A Lawyer Learns the “Flipping Should Be Illegal” Argument Doesn’t Work So Well in Drug Cases

Donald Trump holds his arms out in the Oval Office
President Donald Trump in the Oval Office.
Chip Somodevilla/Getty Images

In closing arguments in a drug crime case at the U.S. District Court in New York, defense attorney Kafahni Nkrumah tried out President Trump’s argument that associates who testify against a defendant in exchange for lenient treatment “almost ought to be illegal.” It did not work.

The Associated Press reported that judge Gregory Woods scolded Nkrumah and told him that the argument was “ought of line.” Nkrumah tried to argue that it was legitimate to bring up Trump’s opposition to flippers “because it is concerning cooperators and people’s opinions of cooperators,” the AP said. “I believe that the president’s opinion of cooperators is just as pertinent as anyone else’s.”

Woods said referencing Trump’s comments was “politically charged” and a “polemic issue that need not be introduced into this case.”

Nkrumah’s client, Jamal Russell, ended up being convicted on a drug charge but got off on his weapons charge, the AP said. The cooperating witness testified against Russell on the drug charge, the AP said.
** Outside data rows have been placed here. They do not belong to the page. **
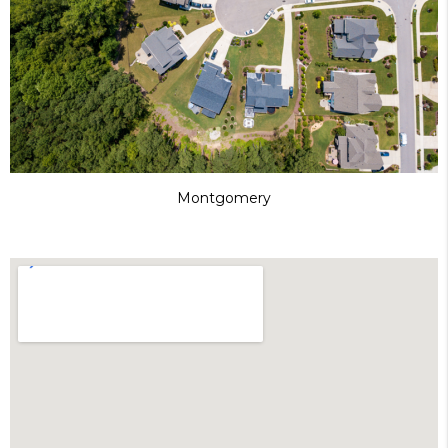
Montgomery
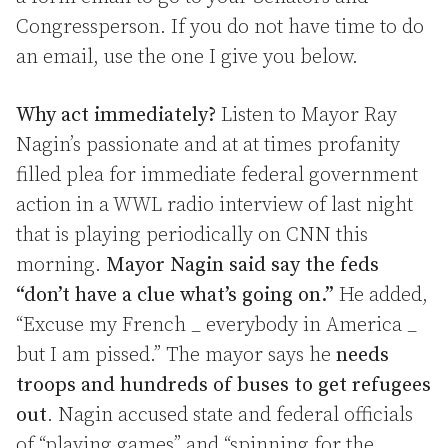
Congressperson. If you do not have time to do
an email, use the one I give you below.
Why act immediately?
Listen to Mayor Ray
Nagin’s passionate and at at times profanity
filled plea for immediate federal government
action in a WWL radio interview of last night
that is playing periodically on CNN this
morning.
Mayor Nagin said say the feds
“don’t have a clue what’s going on.”
He added,
“Excuse my French _ everybody in America _
but I am pissed.” The mayor says he
needs
troops and hundreds of buses to get refugees
out
. Nagin accused state and federal officials
of “playing games” and “spinning for the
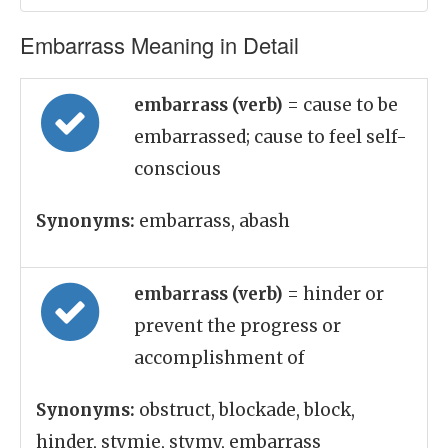
Embarrass Meaning in Detail
embarrass (verb)
= cause to be
embarrassed; cause to feel self-
conscious
Synonyms:
embarrass, abash
embarrass (verb)
= hinder or
prevent the progress or
accomplishment of
Synonyms:
obstruct, blockade, block,
hinder, stymie, stymy, embarrass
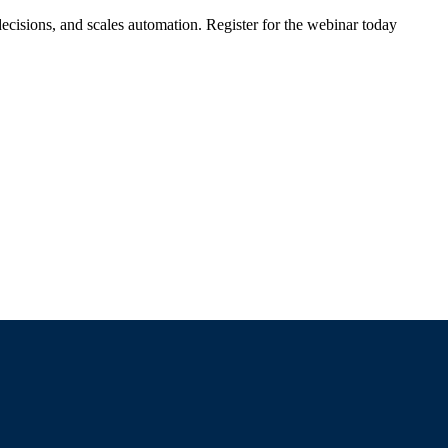
ecisions, and scales automation. Register for the webinar today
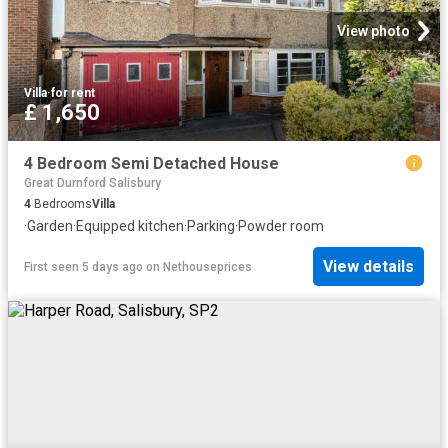
View photo
Villa
·
for rent
£ 1,650
4 Bedroom Semi Detached House
Great Durnford Salisbury
4
Bedrooms
Villa
·
Garden
·
Equipped kitchen
·
Parking
·
Powder room
View details
First seen 5 days ago
on
Nethouseprices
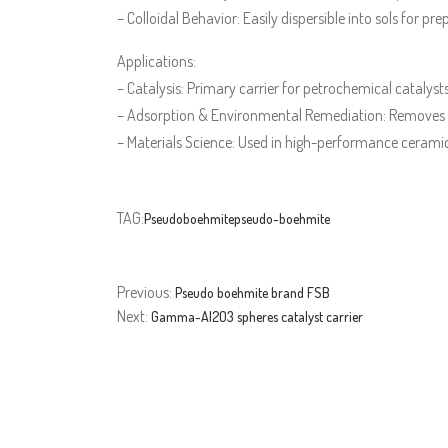
– Colloidal Behavior: Easily dispersible into sols for p
Applications:
– Catalysis: Primary carrier for petrochemical catalysts
– Adsorption & Environmental Remediation: Removes h
– Materials Science: Used in high-performance ceramic
TAG:
Pseudoboehmite
pseudo-boehmite
Previous:
Pseudo boehmite brand FSB
Next:
Gamma-Al2O3 spheres catalyst carrier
Trump made his argument against cooperating witnesses in criminal cases during an interview with Fox News after Michael Cohen pleaded guilty as part of a deal with federal prosecutors in New York and after Paul Manafort was found guilty by a jury in Alexandria, Virginia, on bank and tax fraud after he didn’t reach a deal with Robert Mueller’s team that may have spared him from the full brunt of their prosecutorial energies.

“It’s called flipping and it almost ought to be illegal,” Trump said on Fox. “You get 10 years in jail. But if you say bad things about somebody, in other words, if you make up stories—they just make up lies.”